Exercise objective:
In the records below, rewrite the lines from the start through the line containing "Coming soon", changing "Passenger Car" to "Light Truck" and keeping everything else the same. Leave the pictures out of your answer.

═════ Dataset records

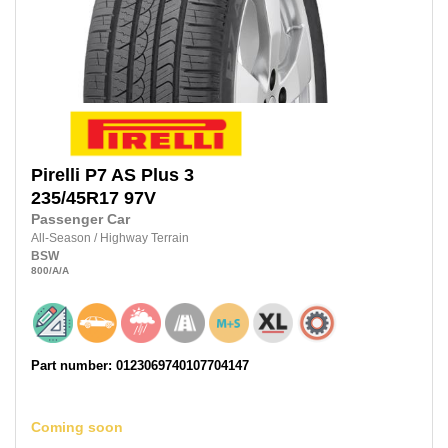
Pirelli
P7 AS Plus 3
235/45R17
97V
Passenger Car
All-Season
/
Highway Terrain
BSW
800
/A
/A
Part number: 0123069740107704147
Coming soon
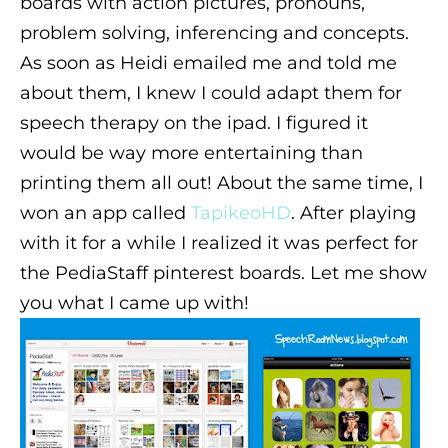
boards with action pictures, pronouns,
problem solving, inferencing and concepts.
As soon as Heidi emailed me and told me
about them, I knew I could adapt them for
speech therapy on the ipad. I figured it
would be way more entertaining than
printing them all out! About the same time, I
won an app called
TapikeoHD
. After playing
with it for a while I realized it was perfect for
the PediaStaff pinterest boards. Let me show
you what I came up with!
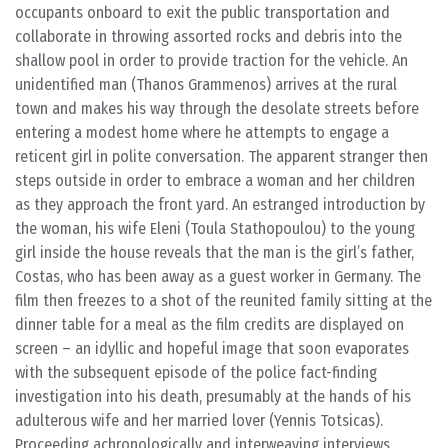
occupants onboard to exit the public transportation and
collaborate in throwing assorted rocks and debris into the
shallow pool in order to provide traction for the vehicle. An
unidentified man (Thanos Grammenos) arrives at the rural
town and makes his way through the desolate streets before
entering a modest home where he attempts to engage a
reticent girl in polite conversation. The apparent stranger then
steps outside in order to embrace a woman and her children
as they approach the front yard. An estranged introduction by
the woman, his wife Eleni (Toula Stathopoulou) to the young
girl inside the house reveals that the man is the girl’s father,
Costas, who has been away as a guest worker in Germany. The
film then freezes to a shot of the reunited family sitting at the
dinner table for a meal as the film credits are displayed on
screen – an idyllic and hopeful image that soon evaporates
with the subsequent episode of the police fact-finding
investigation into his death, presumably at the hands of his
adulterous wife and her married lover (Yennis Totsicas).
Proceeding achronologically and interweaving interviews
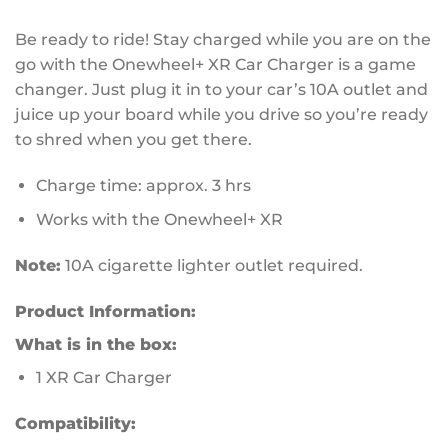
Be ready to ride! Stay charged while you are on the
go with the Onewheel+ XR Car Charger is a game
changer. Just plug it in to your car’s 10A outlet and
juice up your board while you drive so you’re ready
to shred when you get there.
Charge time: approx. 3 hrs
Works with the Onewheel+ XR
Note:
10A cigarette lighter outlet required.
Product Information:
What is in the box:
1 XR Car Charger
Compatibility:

══════════

Solution for this exercise:
Pirelli
P7 AS Plus 3
235/45R17
97V
Light Truck
All-Season
/
Highway Terrain
BSW
800
/A
/A
Part number: 0123069740107704147
Coming soon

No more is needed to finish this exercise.